These days, homebuying is changing.
While a single-family home may have once been the goal, rising housing prices have caused more people to consider multi-family options. By living in one unit of a duplex or triplex and renting out the rest, you have the unique opportunity to offset some of the costs of homeownership.
Plus, if you play your cards right, it’s a chance to create a passive income stream that will last long after you move into your forever home.
That said, though, being a landlord is not for everyone.
Like any side hustle, renting out a multi-family home has its own unique set of benefits and risks. We’ve laid a few of them out for you below. Read them over to see whether or not you’re cut out for this growing trend.
Landlords must multi-task
Being a landlord is, unfortunately, about so much more than collecting a rent check every month. Your unit(s) must be brought up to match city and municipal codes, tenant applications must be screened, leases will need to be drawn up, repairs need to be taken care of quickly, and your accounts should be balanced monthly.
As a landlord, you’ll be responsible for shouldering the bulk of these tasks, even if something comes up on the weekend or over the holiday.
Are you prepared to take care of these problems? Do you have the knowledge and skills necessary to handle them properly? If not, are you prepared to pay an expert to handle these issues?
If you’re willing to spend the money, there is a viable alternative to taking on these added responsibilities.
Some landlords hire a property manager to do the bulk of their dirty work. If you decide to go this route, you’ll work with them individually to determine how the above tasks will be handled, but be aware that you’ll be charged a fee for the convenience.
Be sure to research rents and property management rates in your area to determine if this arrangement makes sense for you financially.
Landlords are subject to specific laws
When done right, the landlord-tenant relationship is not an-under-the-table deal.
Far from it, most aspects are regulated by state and local laws to ensure fairness on your part and the part of the tenant.
Though the specific regulations will vary depending on where you live, you could be subject to laws regarding the processes for screening potential tenants, bringing units up to code, collecting overdue rents, or fair eviction practices.
In situations like these, it’s always best to go in informed. If you think you’d like to become a landlord, be sure to look into any laws that apply to your state and local municipality.
That way, you’ll know what will be expected of you and you’ll have a better idea of what steps to take in the event that problems arise with future tenants.
Alternatively, there is no shame in finding that these regulations are too extensive and you’re more comfortable searching for a single-family home after all.
While location will undoubtedly play a role in your house hunt regardless of whether or not you decide to rent out part of your property, your priorities will differ depending on which path you choose.
In a single-family home, the location can be tailored around your individual needs like a commute to work, the proximity to family, or your preferred scenery.
However, when you’re looking to score top rental values, sometimes your personal preferences need to take a back seat in order to appeal to the widest variety of potential tenants.
Location-wise, tenants tend to prefer popular, walkable areas with access to a variety of conveniences like shops and restaurants.

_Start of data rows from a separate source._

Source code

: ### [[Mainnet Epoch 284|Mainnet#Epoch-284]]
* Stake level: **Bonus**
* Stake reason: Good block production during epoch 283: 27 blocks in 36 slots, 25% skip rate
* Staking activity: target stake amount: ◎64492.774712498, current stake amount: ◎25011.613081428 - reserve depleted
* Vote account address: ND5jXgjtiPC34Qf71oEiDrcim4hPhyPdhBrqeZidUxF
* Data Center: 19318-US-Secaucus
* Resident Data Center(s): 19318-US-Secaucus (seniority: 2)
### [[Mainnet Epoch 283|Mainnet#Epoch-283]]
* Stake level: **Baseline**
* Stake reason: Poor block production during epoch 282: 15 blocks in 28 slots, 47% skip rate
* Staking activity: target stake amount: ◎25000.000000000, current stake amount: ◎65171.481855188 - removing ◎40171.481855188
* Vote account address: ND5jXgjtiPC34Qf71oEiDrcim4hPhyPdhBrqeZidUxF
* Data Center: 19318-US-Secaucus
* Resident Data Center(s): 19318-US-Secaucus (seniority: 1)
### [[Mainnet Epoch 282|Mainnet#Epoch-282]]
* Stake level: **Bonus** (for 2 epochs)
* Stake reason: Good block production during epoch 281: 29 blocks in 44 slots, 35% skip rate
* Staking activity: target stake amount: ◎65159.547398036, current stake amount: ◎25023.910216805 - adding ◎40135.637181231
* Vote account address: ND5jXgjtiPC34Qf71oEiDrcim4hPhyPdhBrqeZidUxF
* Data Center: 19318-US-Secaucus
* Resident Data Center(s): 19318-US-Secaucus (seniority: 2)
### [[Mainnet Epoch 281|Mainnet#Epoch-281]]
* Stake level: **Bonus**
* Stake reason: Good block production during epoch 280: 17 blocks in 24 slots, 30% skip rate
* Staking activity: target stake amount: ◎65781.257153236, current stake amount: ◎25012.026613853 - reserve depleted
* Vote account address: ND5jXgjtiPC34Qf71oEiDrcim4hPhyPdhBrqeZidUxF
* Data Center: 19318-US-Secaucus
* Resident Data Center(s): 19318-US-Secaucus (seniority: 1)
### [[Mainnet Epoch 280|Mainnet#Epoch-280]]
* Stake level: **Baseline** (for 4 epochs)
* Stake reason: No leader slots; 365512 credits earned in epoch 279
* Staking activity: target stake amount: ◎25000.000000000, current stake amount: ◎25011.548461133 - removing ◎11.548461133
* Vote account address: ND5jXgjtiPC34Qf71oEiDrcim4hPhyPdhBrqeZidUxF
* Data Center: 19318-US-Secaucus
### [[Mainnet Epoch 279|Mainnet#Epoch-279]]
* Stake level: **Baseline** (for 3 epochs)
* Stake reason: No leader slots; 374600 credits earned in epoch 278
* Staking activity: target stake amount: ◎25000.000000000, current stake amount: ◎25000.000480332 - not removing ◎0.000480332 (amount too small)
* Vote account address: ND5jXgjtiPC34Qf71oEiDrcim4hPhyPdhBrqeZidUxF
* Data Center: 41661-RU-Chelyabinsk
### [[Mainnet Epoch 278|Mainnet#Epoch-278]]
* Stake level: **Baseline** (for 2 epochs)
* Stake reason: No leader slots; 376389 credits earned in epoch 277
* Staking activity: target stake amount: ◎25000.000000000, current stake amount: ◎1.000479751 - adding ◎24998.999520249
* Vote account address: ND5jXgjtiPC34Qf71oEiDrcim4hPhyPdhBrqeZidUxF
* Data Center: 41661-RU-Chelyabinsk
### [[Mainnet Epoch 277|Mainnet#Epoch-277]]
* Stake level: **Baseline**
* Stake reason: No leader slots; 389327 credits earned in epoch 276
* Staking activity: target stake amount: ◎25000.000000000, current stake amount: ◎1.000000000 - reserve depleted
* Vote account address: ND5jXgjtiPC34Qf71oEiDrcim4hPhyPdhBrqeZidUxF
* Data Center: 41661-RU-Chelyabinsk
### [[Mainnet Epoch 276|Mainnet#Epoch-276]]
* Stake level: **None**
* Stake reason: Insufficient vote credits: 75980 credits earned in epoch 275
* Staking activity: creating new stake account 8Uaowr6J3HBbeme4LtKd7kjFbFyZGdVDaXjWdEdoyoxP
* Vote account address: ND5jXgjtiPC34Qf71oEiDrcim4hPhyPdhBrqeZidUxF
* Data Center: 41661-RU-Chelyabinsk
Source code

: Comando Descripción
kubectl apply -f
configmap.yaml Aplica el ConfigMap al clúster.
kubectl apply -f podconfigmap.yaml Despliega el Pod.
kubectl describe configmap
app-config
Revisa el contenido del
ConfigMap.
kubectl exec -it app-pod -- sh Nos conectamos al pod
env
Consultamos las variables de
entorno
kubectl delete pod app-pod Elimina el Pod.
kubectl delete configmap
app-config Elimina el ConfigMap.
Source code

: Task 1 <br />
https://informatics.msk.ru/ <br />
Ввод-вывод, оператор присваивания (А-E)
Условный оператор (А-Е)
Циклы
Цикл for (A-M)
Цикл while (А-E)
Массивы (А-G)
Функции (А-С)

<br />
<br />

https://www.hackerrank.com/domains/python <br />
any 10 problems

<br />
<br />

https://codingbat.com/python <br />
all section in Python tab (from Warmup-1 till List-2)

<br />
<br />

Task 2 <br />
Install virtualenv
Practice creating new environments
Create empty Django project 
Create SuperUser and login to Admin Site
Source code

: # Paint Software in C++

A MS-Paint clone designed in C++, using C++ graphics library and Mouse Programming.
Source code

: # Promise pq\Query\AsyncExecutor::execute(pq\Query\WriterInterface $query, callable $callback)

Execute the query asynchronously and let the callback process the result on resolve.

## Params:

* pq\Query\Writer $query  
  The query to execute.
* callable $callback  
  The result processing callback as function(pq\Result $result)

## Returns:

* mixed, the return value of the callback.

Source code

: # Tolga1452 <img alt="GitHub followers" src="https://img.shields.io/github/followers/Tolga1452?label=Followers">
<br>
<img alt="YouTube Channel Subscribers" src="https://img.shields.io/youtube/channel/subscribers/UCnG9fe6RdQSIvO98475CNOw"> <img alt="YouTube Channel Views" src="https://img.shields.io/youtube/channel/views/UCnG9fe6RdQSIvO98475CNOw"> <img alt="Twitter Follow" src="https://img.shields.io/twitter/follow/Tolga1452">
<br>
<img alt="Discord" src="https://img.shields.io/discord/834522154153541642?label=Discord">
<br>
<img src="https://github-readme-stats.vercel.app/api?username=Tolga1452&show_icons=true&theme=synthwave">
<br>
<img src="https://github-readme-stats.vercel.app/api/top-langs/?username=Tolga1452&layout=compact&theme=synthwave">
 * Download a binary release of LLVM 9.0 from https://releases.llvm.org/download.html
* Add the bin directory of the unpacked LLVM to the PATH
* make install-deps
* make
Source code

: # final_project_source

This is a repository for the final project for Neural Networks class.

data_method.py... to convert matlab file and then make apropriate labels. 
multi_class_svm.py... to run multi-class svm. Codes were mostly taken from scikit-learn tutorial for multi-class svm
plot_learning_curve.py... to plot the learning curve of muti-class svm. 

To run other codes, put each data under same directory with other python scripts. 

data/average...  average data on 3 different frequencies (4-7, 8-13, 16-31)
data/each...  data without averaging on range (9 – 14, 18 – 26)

Close proximity to public transportation and/or major access roads is also a plus.
Location isn’t necessarily a deal breaker when it comes to finding tenants, but it can definitely play a part in expanding or limiting your pool of potential candidates.
Ask yourself which is more important to you: choosing a neighborhood that has good rental potential, or whether you’d rather have your personal preferences come first.
Be prepared to compromise
If there’s one big detail that those considering buying a multi-family home need to consider, it’s that they will be living with other people, which requires a certain amount of compromise.
As the landlord, you’ll have the power to dictate when you’ll be paid and how much, plus a few small details such as whether or not your tenants will be allowed to keep pets or smoke in your unit. But, beyond that, you won’t be able to control how your tenants live.
While quiet and considerate neighbors are obviously ideal, that may not always be the case. Unless there are specific provisions in your lease, your tenants will have the freedom to come and go as they please, hosts guests, and generally make noise.
You may find yourself having to compromise on some of these inconveniences.
Before you decide whether or not to become a landlord, it’s crucial to be honest with yourself about whether or not you’re prepared to live so close to your neighbors.
Can you brush off the occasional party or late-night ruckus in favor of your monthly rent check? Or, at the end of the day, is some peace and quiet worth the added expense?